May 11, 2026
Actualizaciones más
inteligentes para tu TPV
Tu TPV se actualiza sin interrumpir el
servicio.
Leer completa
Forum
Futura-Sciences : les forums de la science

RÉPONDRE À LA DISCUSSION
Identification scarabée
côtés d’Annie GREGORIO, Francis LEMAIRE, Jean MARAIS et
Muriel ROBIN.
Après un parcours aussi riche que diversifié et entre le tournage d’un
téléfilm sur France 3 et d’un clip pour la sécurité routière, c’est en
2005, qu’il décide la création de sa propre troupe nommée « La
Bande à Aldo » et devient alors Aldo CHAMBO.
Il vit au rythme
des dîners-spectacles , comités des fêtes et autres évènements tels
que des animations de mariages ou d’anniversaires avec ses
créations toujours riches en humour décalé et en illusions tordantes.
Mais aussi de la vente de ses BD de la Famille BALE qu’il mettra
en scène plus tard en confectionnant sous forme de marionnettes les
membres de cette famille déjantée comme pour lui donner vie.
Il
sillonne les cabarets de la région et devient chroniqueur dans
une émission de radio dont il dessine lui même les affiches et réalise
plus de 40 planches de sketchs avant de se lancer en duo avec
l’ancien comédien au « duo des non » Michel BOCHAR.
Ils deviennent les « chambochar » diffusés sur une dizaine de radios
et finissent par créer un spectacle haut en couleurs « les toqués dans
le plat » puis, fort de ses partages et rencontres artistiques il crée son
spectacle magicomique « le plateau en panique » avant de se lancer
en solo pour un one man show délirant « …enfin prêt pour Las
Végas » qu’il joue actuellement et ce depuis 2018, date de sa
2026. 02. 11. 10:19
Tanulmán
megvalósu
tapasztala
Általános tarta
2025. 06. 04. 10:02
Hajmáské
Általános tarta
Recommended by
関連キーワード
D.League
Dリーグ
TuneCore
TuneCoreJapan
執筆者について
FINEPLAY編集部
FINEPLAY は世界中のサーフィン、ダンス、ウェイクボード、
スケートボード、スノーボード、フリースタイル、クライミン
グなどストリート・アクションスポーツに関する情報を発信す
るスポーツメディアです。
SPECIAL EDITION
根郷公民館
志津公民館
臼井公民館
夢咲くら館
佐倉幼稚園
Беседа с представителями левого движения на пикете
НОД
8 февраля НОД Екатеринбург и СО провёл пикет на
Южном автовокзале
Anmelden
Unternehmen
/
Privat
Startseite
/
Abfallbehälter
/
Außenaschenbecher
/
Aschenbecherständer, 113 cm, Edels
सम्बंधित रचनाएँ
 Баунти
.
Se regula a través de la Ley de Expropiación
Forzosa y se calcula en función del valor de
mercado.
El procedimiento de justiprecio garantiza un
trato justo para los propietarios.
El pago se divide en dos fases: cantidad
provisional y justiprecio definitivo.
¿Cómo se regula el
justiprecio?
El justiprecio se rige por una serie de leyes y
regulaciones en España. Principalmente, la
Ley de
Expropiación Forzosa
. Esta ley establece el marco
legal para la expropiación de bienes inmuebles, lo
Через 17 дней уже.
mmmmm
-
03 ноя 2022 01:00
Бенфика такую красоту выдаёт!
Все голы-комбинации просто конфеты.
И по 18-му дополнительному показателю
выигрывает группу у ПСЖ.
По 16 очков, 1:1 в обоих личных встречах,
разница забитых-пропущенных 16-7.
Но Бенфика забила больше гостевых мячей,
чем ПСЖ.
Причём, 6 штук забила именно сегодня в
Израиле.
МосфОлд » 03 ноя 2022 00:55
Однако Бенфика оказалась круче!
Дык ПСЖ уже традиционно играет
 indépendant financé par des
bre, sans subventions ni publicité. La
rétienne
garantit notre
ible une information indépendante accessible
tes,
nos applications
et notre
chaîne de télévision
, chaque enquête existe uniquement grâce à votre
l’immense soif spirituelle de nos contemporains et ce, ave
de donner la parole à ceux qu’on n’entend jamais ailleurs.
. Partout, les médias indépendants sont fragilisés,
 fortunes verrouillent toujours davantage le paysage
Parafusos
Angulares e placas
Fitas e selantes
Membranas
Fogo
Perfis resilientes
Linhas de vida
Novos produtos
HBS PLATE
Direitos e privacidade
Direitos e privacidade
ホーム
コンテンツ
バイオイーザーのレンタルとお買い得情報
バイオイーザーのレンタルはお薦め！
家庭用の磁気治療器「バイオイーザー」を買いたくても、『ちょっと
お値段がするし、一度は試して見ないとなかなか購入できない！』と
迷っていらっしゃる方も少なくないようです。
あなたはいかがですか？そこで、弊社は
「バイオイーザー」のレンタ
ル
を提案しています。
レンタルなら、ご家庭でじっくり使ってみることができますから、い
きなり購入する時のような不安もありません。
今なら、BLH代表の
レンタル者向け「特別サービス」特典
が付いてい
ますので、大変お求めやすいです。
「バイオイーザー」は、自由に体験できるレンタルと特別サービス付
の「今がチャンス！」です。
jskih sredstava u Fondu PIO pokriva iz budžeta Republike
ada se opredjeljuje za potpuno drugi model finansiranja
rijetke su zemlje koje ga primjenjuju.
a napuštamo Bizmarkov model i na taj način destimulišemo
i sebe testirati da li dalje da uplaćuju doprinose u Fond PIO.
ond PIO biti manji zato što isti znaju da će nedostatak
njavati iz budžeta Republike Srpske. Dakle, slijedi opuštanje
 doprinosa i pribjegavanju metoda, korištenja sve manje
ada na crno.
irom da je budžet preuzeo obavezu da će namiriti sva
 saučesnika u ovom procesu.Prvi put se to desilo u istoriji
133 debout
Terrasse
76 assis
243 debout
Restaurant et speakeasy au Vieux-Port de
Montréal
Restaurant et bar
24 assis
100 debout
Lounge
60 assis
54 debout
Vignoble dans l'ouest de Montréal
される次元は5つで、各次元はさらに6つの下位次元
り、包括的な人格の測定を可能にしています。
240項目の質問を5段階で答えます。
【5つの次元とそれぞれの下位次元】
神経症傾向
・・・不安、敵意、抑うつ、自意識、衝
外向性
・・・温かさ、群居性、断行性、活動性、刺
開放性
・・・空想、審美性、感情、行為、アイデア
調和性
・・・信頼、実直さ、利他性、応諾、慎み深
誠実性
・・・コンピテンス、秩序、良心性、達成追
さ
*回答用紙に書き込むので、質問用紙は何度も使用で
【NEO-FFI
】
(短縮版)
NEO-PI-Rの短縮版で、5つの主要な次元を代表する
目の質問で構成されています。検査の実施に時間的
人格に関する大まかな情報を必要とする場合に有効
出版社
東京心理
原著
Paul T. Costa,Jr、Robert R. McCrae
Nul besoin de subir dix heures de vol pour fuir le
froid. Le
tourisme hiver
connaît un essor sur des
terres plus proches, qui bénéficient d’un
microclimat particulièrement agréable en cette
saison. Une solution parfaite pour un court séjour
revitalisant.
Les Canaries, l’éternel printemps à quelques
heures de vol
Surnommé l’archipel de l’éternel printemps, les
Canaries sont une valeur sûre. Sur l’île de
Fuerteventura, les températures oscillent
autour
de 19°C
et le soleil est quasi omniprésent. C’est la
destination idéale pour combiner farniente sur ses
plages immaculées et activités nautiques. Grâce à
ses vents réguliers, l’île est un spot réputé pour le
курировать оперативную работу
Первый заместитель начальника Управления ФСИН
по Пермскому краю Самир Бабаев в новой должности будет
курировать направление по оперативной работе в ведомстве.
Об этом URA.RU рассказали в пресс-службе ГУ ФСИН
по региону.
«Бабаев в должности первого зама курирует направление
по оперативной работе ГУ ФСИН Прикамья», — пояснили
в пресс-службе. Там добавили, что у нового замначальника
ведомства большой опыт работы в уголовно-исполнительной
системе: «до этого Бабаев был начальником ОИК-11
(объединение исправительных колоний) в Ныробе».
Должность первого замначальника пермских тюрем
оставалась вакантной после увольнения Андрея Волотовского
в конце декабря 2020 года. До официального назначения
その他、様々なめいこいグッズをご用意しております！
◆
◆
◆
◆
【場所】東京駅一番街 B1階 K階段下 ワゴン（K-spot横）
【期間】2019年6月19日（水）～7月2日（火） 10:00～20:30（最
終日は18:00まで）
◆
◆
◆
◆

· · · ·

### Your assignment
Search the entries for the word "направление" and pick out every line that holds it.

### Response to this exercise
курировать направление по оперативной работе в ведомстве.
«Бабаев в должности первого зама курирует направление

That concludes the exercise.